I was an independent, athletic, graceful, gangly, sensitive, little girl. I was at my core fearless. Of all the qualities I possessed, this was the one my mother both instilled and loathed.
My mother was at her core a fearful perfectionist. As the oldest of four, my mother grew up with the caretaking responsibility of her younger siblings. They were not perfect. My brother, four years older, was perfect (if not in reality at least in her eyes). I was many things, perfect was not one of them.
For my (her) own good, my mother tried so very hard to make me "perfect".
She critized, yelled, nagged, harangued incessantly, abusively. I was dutiful and caring but only to a point.
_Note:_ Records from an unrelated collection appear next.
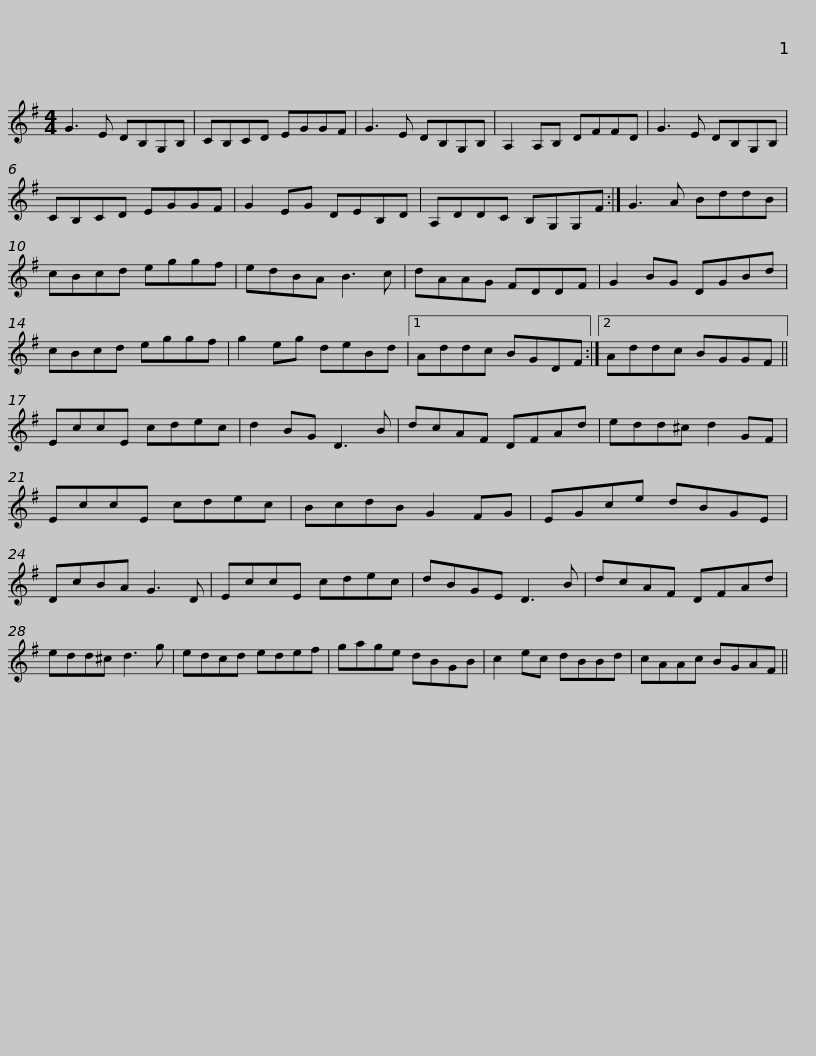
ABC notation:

X:1
L:1/8
M:4/4
I:linebreak $
K:G
V:1 treble
V:1
 G3 E DB,G,B, | CB,CD EGGF | G3 E DB,G,B, | A,2 A,B, DFFD | G3 E DB,G,B, |$ %5
 CB,CD EGGF | G2 EG DEB,D | A,DDC B,G,G,F :| G3 A BddB | cBcd eggf |$ %10
 edBA B3 c | dAAG FDDF | G2 BG DGBd | cBcd eggf | g2 eg deBd |1 %15
 Addc BGDF :|2$ Addc BGGF || EccE cdec | d2 BG D3 B | dcAF DFAd | %20
 edd^c d2 GF | EccE cdec |$ BcdB G2 FG | EGce dBGE | DcBA G3 D | %25
 EccE cdec | dBGE D3 B | dcAF DFAd |$ edd^c d3 g | edcd edef | %30
 gage dBGB | c2 ec dBBd | cAAc BGAF || %33
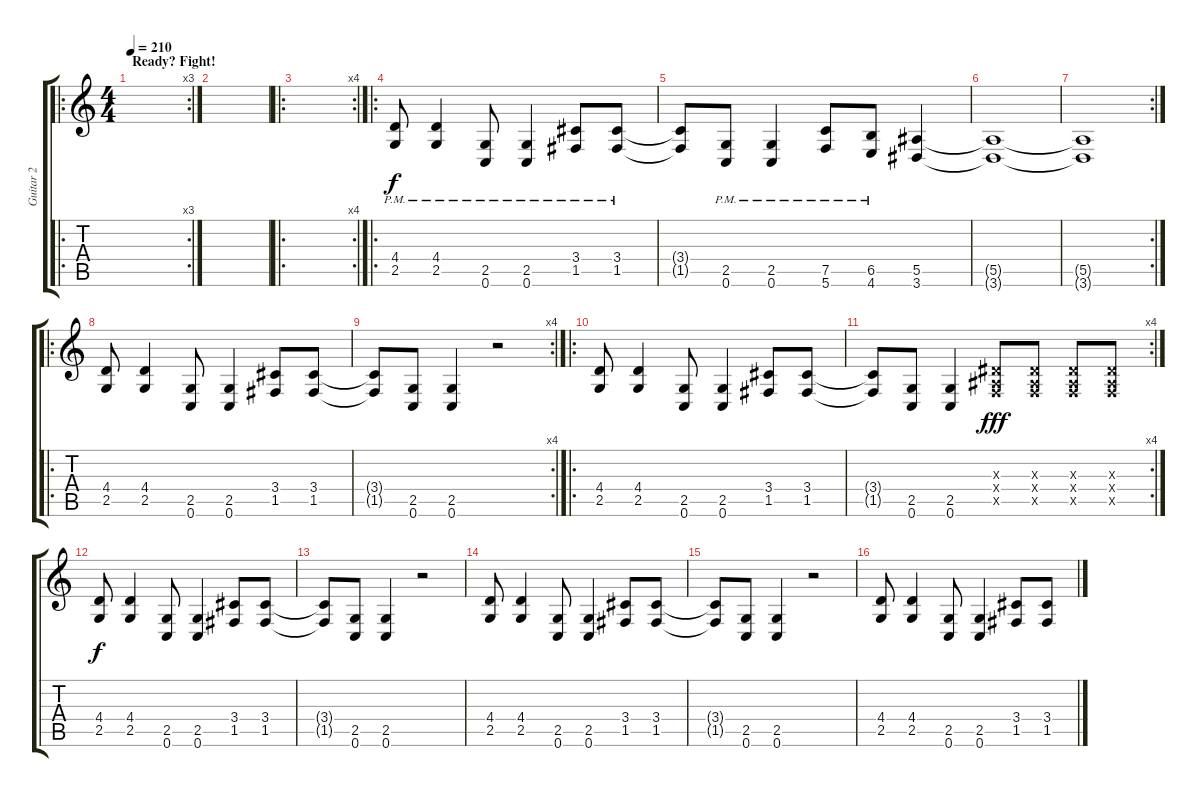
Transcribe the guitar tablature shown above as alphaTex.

\track ("Guitar 2" "Guitar 2") {instrument distortionguitar}
\staff {score tabs}
\tuning (C4 G3 Eb3 Bb2 F2 C2) {hide}
\ro
\rc 3
\ts (4 4)
\section ("" "Ready? Fight!")
\tempo 210
\clef g2
\ks c
|
|
\ro
\rc 4
|
\ro
(4.4{pm} 2.5{pm}).8 (4.4{pm} 2.5{pm}).4 (2.5{pm} 0.6{pm}).8 (2.5{pm} 0.6{pm}).4 (3.4{pm} 1.5{pm}).8 (3.4{pm} 1.5{pm}).8 |
(3.4{t} 1.5{t}).8 (2.5{pm} 0.6{pm}).8 (2.5{pm} 0.6{pm}).4 (7.5{pm} 5.6{pm}).8 (6.5{pm} 4.6{pm}).8 (5.5 3.6).4 |
(5.5{t} 3.6{t}).1 |
\rc 2
(5.5{t} 3.6{t}).1 |
\ro
(4.4 2.5).8 (4.4 2.5).4 (2.5 0.6).8 (2.5 0.6).4 (3.4 1.5).8 (3.4 1.5).8 |
\rc 4
(3.4{t} 1.5{t}).8 (2.5 0.6).8 (2.5 0.6).4 r.2 |
\ro
(4.4 2.5).8 (4.4 2.5).4 (2.5 0.6).8 (2.5 0.6).4 (3.4 1.5).8 (3.4 1.5).8 |
\rc 4
(3.4{t} 1.5{t}).8 (2.5 0.6).8 (2.5 0.6).4 (0.3{x} 0.4{x} 0.5{x}).8{dy fff} (0.3{x} 0.4{x} 0.5{x}).8 (0.3{x} 0.4{x} 0.5{x}).8 (0.3{x} 0.4{x} 0.5{x}).8 |
(4.4 2.5).8{dy f} (4.4 2.5).4 (2.5 0.6).8 (2.5 0.6).4 (3.4 1.5).8 (3.4 1.5).8 |
(3.4{t} 1.5{t}).8 (2.5 0.6).8 (2.5 0.6).4 r.2 |
(4.4 2.5).8 (4.4 2.5).4 (2.5 0.6).8 (2.5 0.6).4 (3.4 1.5).8 (3.4 1.5).8 |
(3.4{t} 1.5{t}).8 (2.5 0.6).8 (2.5 0.6).4 r.2 |
(4.4 2.5).8 (4.4 2.5).4 (2.5 0.6).8 (2.5 0.6).4 (3.4 1.5).8 (3.4 1.5).8
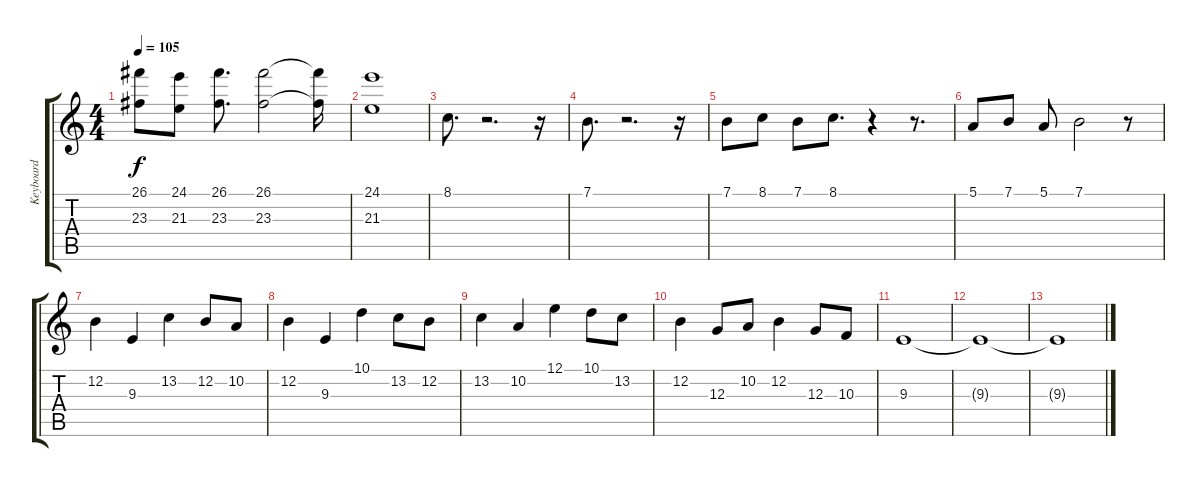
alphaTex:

\track ("Keyboard" "Keyboard") {instrument tremolostrings}
\staff {score tabs}
\tuning (E4 B3 G3 D3 A2 E2) {hide}
\ts (4 4)
\tempo 105
\clef g2
\ks c
(26.1 23.3).8{dy f} (24.1 21.3).8 (26.1 23.3).8{d} (26.1 23.3).2 (26.1{t} 23.3{t}).16 |
(24.1 21.3).1 |
8.1.8{d} r.2{d} r.16 |
7.1.8{d} r.2{d} r.16 |
7.1.8 8.1.8 7.1.8 8.1.8{d} r.4 r.8{d} |
5.1.8 7.1.8 5.1.8 7.1.2 r.8 |
12.2.4 9.3.4 13.2.4 12.2.8 10.2.8 |
12.2.4 9.3.4 10.1.4 13.2.8 12.2.8 |
13.2.4 10.2.4 12.1.4 10.1.8 13.2.8 |
12.2.4 12.3.8 10.2.8 12.2.4 12.3.8 10.3.8 |
9.3.1 |
9.3{t}.1 |
9.3{t}.1
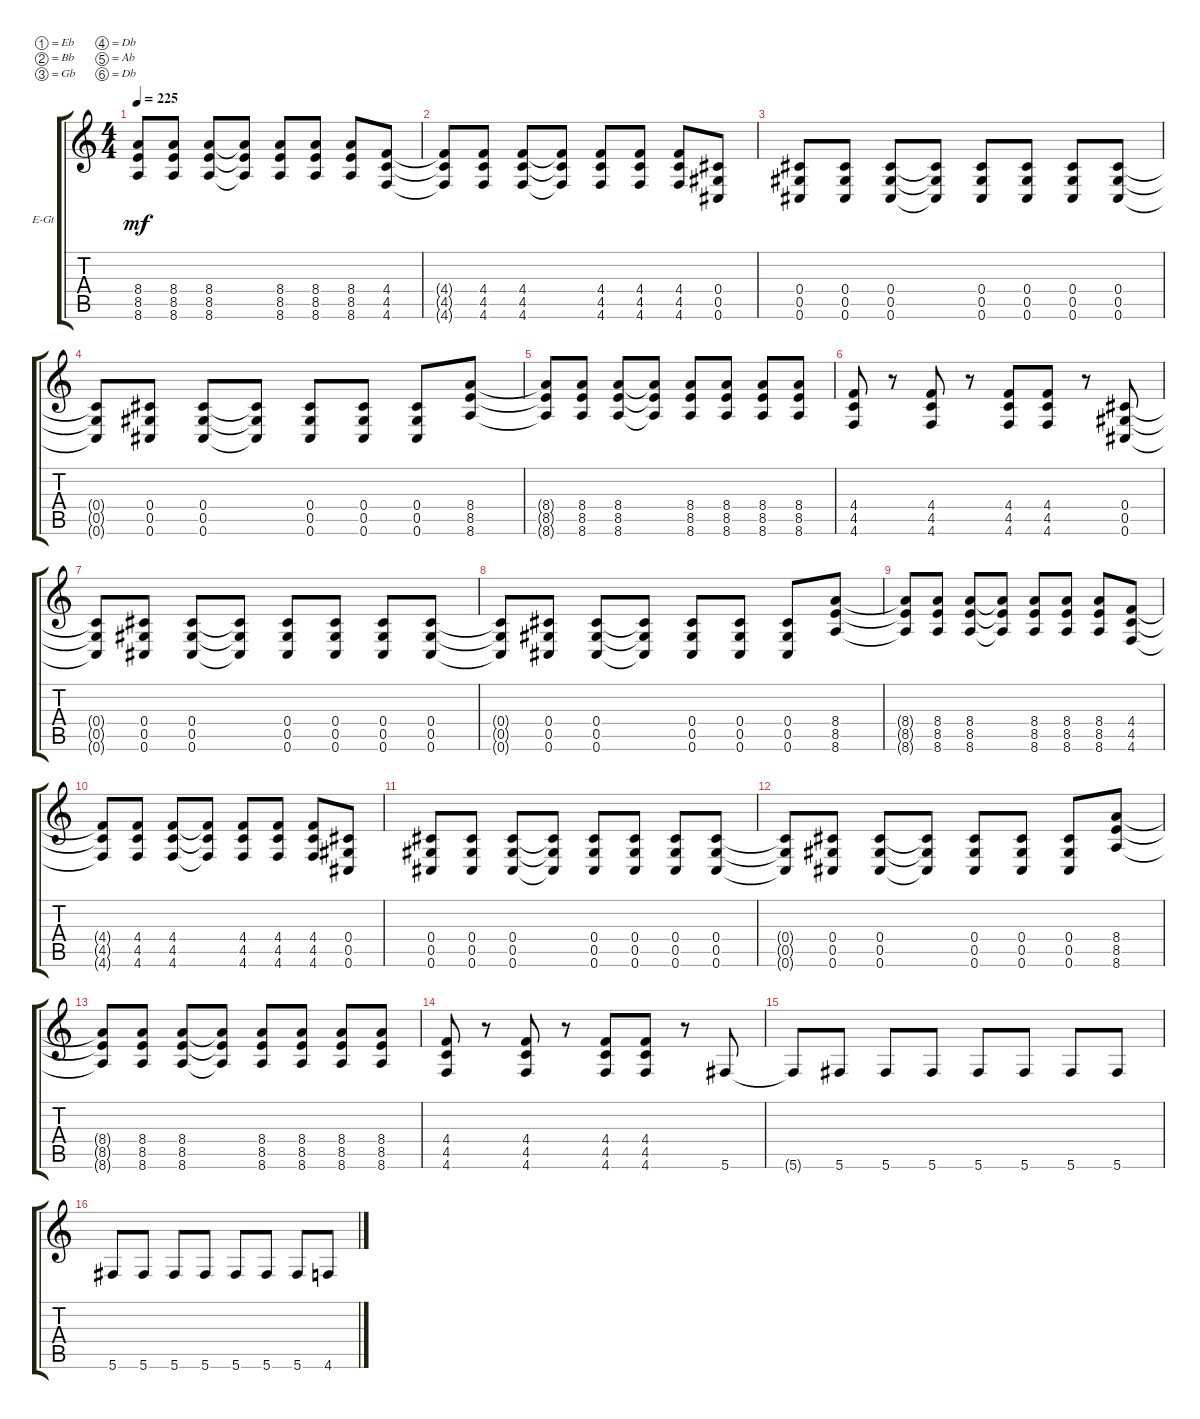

I cut Kindergarden, I skipped piano lessons (watching from the playground my piano teacher come and go and then claiming I had forgotten). I swung on a rope from the highest point on the school bleachers, I swam in the deep end of the pool. I roamed and wandered through the alleys, empty lots and all the forbidden places of our neighborhood. I talked to strangers.
Our apartment was perfect. The standing joke was that we did not see our living room until we were eighteen. Plastic on the furniture, not a speck of dust, not a thing out of place. The collision was perhaps inevitable.
I was eight, give or take a few years. I was in the back of the house, preparing to do a school project. I was filling an ink pen when suddently, inexplicitly, the ink bottle started to leak. I panicked. My fearless core shattered. I ran from room to room looking for a place to dispose, hide, get rid of the leaking ink bottle. I ran past waste baskets and sinks depositing drops of ink on our brand new wall to wall carpet. I do not remember the bottles final resting place but I do remember my mother's reaction. She screamed and for the only time in my life, she slapped me. The worst had happened. The drops of ink were clearly a visible manifestation of my imperfections. My father, also the target of my mother's wrath to stamp out imperfection, understood and consoled. "She's just a child, it was an accident." With professional cleaners and carpet reweavers, the spots were painstakingly removed one by one. With time, my core regenerated as well.
The ink bottle became a humorous family horror story - told by my relatives - as an object lesson . In hindsight, I have come to appreciate "there are no accidents". I could not in a conscious, rational way, have found a more "perfect" metaphor for retribution and my struggle for self.
Update: Age and experience have tempered (not extinguished) both my fearlessness and independence. My son worries, my friends are at times alarmed. I am more of an "anticipatory worrier" but still don't always see the cliff I am about to fall off of. Bottom line -an old lady far from perfection who has lived a happy imperfect life.